→ **Source records**:
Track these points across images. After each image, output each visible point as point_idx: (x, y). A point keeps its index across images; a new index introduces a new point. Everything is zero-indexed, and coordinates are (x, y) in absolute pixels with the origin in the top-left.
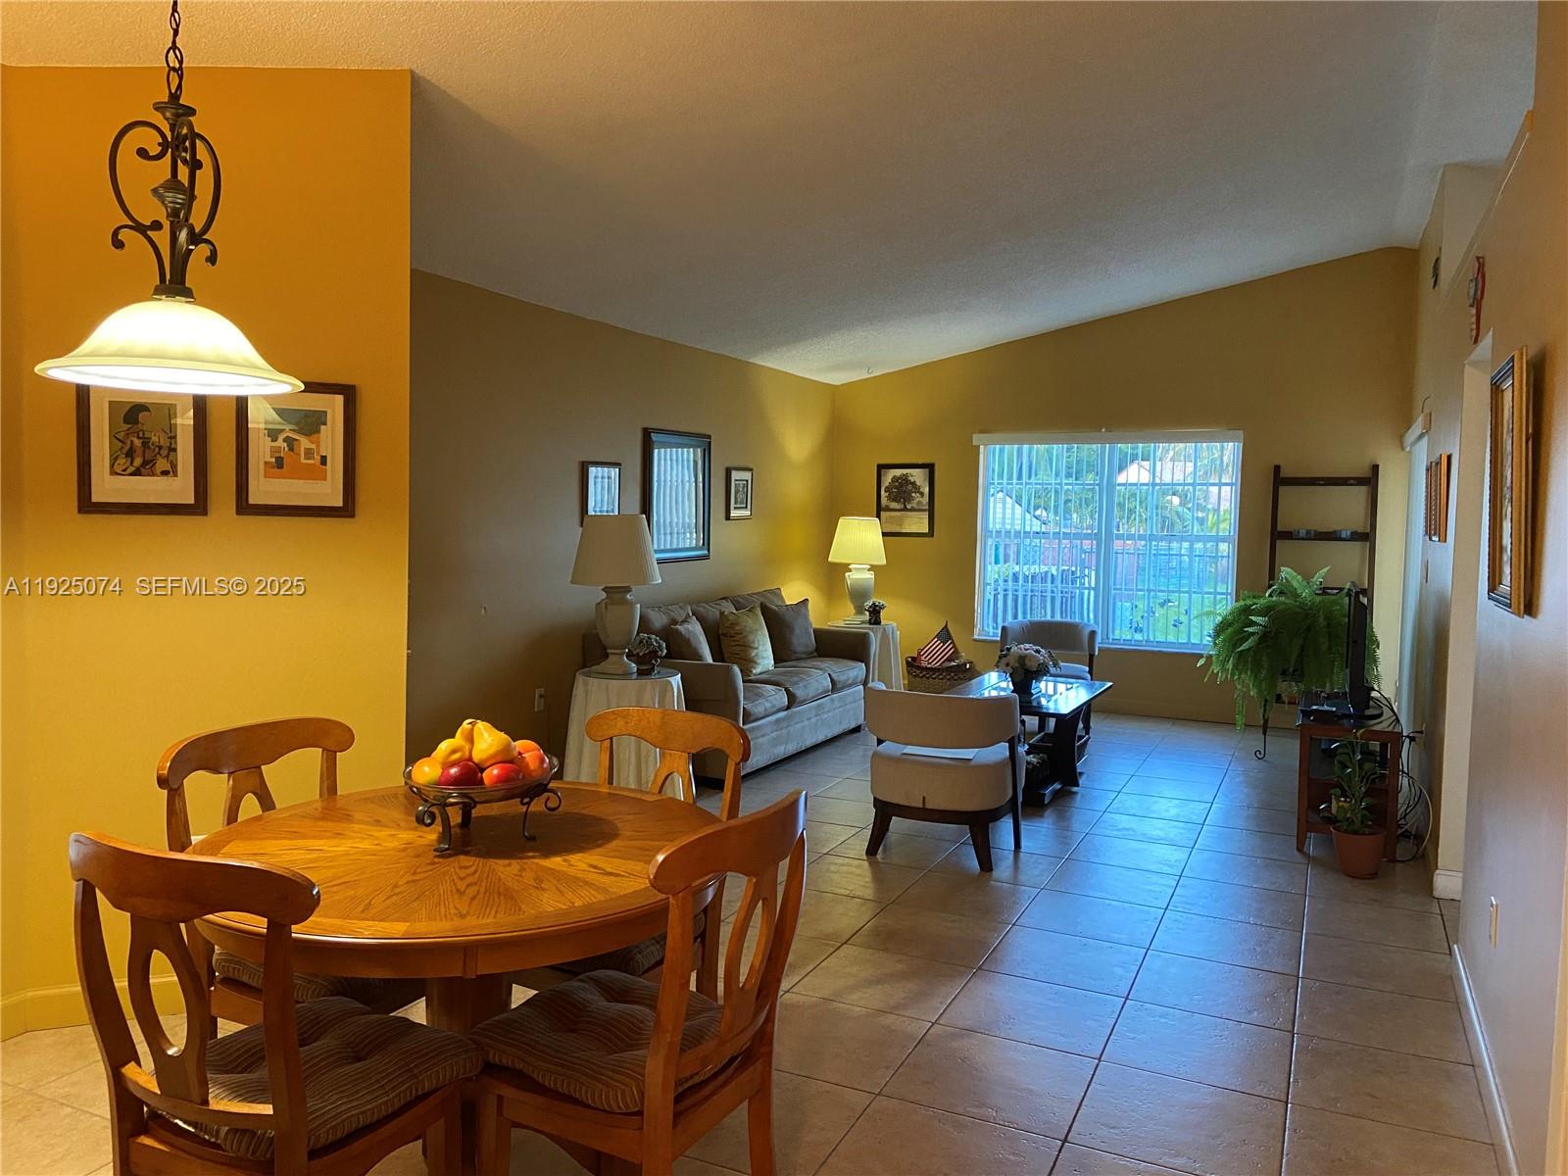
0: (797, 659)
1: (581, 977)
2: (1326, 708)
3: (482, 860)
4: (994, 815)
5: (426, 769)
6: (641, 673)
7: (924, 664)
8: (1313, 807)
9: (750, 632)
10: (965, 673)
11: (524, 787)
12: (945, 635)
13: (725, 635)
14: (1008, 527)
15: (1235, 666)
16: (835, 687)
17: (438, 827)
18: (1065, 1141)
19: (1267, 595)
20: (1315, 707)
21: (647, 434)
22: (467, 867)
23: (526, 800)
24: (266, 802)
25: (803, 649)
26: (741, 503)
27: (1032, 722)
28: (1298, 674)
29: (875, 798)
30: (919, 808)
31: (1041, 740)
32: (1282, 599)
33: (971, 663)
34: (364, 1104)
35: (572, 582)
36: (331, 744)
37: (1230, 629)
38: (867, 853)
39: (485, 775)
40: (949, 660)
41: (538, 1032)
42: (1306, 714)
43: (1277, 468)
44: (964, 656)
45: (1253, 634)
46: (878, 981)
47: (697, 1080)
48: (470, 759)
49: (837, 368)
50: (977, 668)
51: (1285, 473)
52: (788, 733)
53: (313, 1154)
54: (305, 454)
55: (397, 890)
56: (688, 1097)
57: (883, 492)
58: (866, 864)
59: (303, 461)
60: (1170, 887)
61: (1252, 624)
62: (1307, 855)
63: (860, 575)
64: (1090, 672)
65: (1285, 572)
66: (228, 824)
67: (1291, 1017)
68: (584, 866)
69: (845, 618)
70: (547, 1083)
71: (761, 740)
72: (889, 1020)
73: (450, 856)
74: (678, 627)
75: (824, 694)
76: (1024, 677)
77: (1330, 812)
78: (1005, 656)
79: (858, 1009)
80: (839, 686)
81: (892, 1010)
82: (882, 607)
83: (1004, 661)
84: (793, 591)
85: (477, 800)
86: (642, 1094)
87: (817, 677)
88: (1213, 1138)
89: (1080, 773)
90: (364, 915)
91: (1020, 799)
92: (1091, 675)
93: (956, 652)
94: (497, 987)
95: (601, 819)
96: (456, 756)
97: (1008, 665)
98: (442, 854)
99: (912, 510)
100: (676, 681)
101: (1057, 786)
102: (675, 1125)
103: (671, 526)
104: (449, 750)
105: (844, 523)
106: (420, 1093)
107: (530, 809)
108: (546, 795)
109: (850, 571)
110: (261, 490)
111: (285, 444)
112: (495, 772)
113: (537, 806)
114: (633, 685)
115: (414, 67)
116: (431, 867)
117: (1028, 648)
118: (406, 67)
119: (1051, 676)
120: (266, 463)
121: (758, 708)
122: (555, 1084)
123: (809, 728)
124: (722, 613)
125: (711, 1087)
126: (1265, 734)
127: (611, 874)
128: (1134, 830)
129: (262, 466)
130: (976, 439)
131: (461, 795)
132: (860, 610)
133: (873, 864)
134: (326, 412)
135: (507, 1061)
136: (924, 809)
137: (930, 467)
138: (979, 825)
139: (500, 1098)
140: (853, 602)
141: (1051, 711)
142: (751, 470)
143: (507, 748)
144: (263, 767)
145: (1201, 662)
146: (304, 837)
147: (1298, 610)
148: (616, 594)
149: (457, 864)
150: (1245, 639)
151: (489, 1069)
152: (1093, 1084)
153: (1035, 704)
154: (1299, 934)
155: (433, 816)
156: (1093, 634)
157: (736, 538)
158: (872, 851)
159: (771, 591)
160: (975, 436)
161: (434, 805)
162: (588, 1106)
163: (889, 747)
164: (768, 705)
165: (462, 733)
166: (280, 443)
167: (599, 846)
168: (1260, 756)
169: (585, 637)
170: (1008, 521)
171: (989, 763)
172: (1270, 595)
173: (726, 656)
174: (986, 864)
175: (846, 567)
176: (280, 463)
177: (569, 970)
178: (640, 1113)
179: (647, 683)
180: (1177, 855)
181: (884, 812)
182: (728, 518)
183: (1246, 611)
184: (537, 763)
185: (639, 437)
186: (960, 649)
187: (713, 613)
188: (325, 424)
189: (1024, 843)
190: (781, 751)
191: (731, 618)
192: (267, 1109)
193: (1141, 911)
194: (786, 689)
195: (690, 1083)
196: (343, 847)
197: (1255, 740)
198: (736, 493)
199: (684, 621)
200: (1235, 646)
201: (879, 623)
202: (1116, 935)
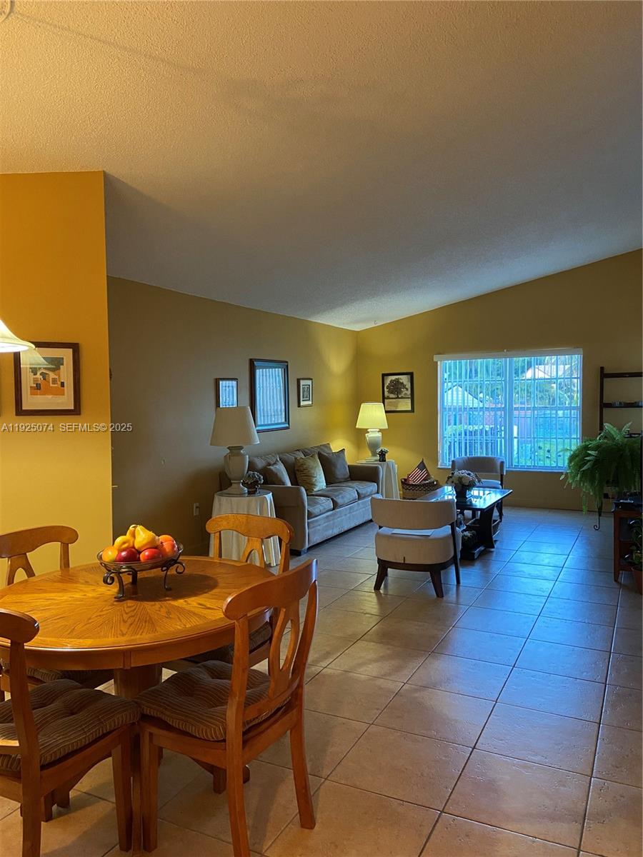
0: (340, 482)
1: (199, 665)
2: (629, 501)
3: (139, 603)
4: (444, 566)
5: (110, 553)
6: (250, 493)
7: (411, 483)
8: (622, 556)
9: (312, 469)
10: (432, 487)
11: (163, 561)
12: (422, 466)
13: (298, 470)
14: (455, 404)
15: (581, 478)
16: (360, 497)
17: (116, 584)
18: (474, 748)
19: (598, 438)
20: (621, 501)
21: (252, 362)
22: (130, 607)
23: (164, 568)
24: (30, 573)
25: (343, 477)
26: (307, 397)
27: (468, 513)
28: (616, 482)
29: (378, 559)
30: (400, 563)
31: (474, 523)
32: (606, 441)
33: (437, 481)
34: (72, 739)
35: (211, 444)
36: (65, 540)
37: (577, 459)
38: (375, 589)
39: (141, 555)
40: (425, 480)
41: (172, 697)
42: (617, 505)
43: (602, 368)
44: (433, 477)
45: (589, 461)
46: (376, 661)
47: (257, 721)
48: (134, 547)
49: (357, 322)
50: (441, 484)
51: (607, 371)
52: (334, 523)
53: (43, 767)
54: (53, 381)
55: (90, 621)
56: (250, 733)
57: (386, 389)
58: (374, 595)
59: (51, 385)
60: (541, 602)
61: (589, 455)
62: (620, 584)
63: (374, 435)
64: (501, 484)
65: (607, 426)
66: (9, 584)
67: (605, 675)
68: (195, 604)
69: (366, 459)
70: (174, 725)
71: (318, 527)
72: (381, 682)
73: (124, 600)
74: (271, 467)
75: (354, 501)
76: (462, 489)
77: (632, 559)
78: (451, 477)
79: (363, 676)
80: (362, 496)
81: (382, 677)
82: (386, 452)
83: (451, 480)
84: (338, 444)
85: (137, 569)
86: (225, 729)
87: (349, 492)
88: (557, 744)
89: (496, 541)
90: (70, 636)
91: (459, 557)
92: (502, 485)
93: (429, 475)
94: (154, 671)
95: (209, 577)
96: (126, 545)
97: (453, 482)
98: (119, 599)
99: (402, 398)
100: (269, 497)
101: (482, 548)
102: (243, 748)
103: (267, 412)
104: (122, 542)
105: (363, 406)
106: (105, 732)
107: (168, 573)
108: (176, 565)
109: (368, 432)
110: (29, 402)
111: (41, 377)
112: (147, 553)
113: (172, 571)
114: (246, 499)
115: (105, 169)
116: (110, 607)
117: (464, 473)
118: (100, 170)
119: (478, 487)
120: (31, 387)
121: (316, 510)
122: (179, 725)
123: (346, 520)
124: (296, 459)
125: (266, 725)
126: (600, 515)
127: (209, 608)
128: (524, 572)
129: (29, 389)
130: (436, 358)
131: (127, 567)
132: (374, 454)
133: (378, 595)
134: (63, 358)
135: (154, 713)
136: (404, 564)
137: (411, 375)
138: (435, 571)
139: (151, 734)
140: (370, 449)
141: (478, 507)
142: (312, 379)
143: (153, 540)
144: (27, 554)
145: (562, 477)
146: (45, 591)
147: (614, 447)
148: (235, 450)
149: (125, 605)
150: (585, 464)
151: (145, 718)
152: (491, 716)
153: (468, 503)
154: (612, 628)
155: (113, 579)
156: (502, 463)
157: (305, 416)
158: (377, 587)
159: (324, 445)
160: (435, 356)
161: (113, 573)
162: (196, 737)
163: (385, 530)
164: (322, 508)
165: (130, 533)
166: (38, 376)
167: (206, 593)
168: (597, 528)
169: (220, 474)
170: (455, 401)
171: (440, 537)
172: (600, 439)
173: (299, 481)
174: (440, 593)
175: (366, 431)
176: (38, 387)
177: (194, 660)
178: (224, 741)
179: (252, 498)
180: (547, 586)
181: (384, 566)
182: (299, 406)
183: (586, 448)
184: (170, 548)
185: (248, 362)
186: (431, 474)
187: (291, 458)
188: (63, 364)
189: (461, 581)
190: (331, 533)
191: (301, 461)
192: (16, 743)
193: (526, 617)
194: (332, 499)
195: (254, 723)
196: (65, 597)
197: (594, 519)
198: (304, 392)
199: (275, 464)
200: (580, 467)
201: (385, 461)
202: (509, 631)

→ **Requirement**: Reproduce the lines from the start of the records through the line containing "107: (530, 809)", both ends included, without the pictures.

→ **Answer below**:
Track these points across images. After each image, output each visible point as point_idx: (x, y). A point keeps its index across images; a new index introduces a new point. Everything is zero-indexed, and coordinates are (x, y) in absolute pixels with the origin in the top-left.
0: (797, 659)
1: (581, 977)
2: (1326, 708)
3: (482, 860)
4: (994, 815)
5: (426, 769)
6: (641, 673)
7: (924, 664)
8: (1313, 807)
9: (750, 632)
10: (965, 673)
11: (524, 787)
12: (945, 635)
13: (725, 635)
14: (1008, 527)
15: (1235, 666)
16: (835, 687)
17: (438, 827)
18: (1065, 1141)
19: (1267, 595)
20: (1315, 707)
21: (647, 434)
22: (467, 867)
23: (526, 800)
24: (266, 802)
25: (803, 649)
26: (741, 503)
27: (1032, 722)
28: (1298, 674)
29: (875, 798)
30: (919, 808)
31: (1041, 740)
32: (1282, 599)
33: (971, 663)
34: (364, 1104)
35: (572, 582)
36: (331, 744)
37: (1230, 629)
38: (867, 853)
39: (485, 775)
40: (949, 660)
41: (538, 1032)
42: (1306, 714)
43: (1277, 468)
44: (964, 656)
45: (1253, 634)
46: (878, 981)
47: (697, 1080)
48: (470, 759)
49: (837, 368)
50: (977, 668)
51: (1285, 473)
52: (788, 733)
53: (313, 1154)
54: (305, 454)
55: (397, 890)
56: (688, 1097)
57: (883, 492)
58: (866, 864)
59: (303, 461)
60: (1170, 887)
61: (1252, 624)
62: (1307, 855)
63: (860, 575)
64: (1090, 672)
65: (1285, 572)
66: (228, 824)
67: (1291, 1017)
68: (584, 866)
69: (845, 618)
70: (547, 1083)
71: (761, 740)
72: (889, 1020)
73: (450, 856)
74: (678, 627)
75: (824, 694)
76: (1024, 677)
77: (1330, 812)
78: (1005, 656)
79: (858, 1009)
80: (839, 686)
81: (892, 1010)
82: (882, 607)
83: (1004, 661)
84: (793, 591)
85: (477, 800)
86: (642, 1094)
87: (817, 677)
88: (1213, 1138)
89: (1080, 773)
90: (364, 915)
91: (1020, 799)
92: (1091, 675)
93: (956, 652)
94: (497, 987)
95: (601, 819)
96: (456, 756)
97: (1008, 665)
98: (442, 854)
99: (912, 510)
100: (676, 681)
101: (1057, 786)
102: (675, 1125)
103: (671, 526)
104: (449, 750)
105: (844, 523)
106: (420, 1093)
107: (530, 809)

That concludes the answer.